Collected data entries:
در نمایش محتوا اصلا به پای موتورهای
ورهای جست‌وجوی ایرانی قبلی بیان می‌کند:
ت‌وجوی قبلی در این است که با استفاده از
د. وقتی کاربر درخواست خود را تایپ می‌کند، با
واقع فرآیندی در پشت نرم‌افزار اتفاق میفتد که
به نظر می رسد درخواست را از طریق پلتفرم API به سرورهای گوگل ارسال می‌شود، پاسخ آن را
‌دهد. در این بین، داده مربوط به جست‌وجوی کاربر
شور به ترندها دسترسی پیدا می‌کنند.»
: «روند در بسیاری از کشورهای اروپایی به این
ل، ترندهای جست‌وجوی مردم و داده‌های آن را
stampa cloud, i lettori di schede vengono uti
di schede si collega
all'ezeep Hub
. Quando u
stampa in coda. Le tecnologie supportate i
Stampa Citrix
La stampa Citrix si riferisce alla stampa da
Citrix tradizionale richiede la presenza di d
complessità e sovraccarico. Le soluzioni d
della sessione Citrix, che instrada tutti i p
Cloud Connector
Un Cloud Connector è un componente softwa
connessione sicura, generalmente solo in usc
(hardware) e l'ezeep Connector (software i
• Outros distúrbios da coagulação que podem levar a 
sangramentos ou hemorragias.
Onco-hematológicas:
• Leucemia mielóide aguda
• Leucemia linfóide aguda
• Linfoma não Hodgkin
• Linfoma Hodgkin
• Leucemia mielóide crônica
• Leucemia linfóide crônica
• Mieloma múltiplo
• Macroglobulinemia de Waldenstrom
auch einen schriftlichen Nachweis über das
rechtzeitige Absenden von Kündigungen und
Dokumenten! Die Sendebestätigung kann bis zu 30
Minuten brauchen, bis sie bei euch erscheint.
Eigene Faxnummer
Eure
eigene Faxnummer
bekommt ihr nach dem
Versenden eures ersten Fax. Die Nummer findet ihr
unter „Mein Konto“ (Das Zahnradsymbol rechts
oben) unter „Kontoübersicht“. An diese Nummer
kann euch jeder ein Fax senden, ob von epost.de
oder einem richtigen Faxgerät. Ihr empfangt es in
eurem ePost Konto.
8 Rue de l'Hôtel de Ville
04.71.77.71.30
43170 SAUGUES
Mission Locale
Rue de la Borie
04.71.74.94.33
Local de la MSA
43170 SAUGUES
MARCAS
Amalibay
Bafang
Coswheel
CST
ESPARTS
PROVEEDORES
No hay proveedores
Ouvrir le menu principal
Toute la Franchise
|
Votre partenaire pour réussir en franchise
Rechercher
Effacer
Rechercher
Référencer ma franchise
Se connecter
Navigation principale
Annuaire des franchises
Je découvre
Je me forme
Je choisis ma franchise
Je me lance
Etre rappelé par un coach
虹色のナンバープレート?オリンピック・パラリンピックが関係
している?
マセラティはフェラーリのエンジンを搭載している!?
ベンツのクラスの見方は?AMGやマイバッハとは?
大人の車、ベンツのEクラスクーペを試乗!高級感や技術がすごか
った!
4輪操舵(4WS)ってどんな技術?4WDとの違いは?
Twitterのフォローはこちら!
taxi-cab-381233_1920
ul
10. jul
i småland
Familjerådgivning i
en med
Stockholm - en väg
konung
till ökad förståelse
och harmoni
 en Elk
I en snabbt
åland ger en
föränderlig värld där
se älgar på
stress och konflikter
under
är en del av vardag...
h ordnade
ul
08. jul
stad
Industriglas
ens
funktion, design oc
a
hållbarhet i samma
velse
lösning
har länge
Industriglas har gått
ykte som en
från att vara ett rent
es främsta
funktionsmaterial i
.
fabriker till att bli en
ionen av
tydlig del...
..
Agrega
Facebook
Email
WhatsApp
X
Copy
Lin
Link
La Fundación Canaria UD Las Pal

> _What needs to be done_
On how many lines of the data does the word "linfóide" appear? Only the number is wanted.

> _Task output_
2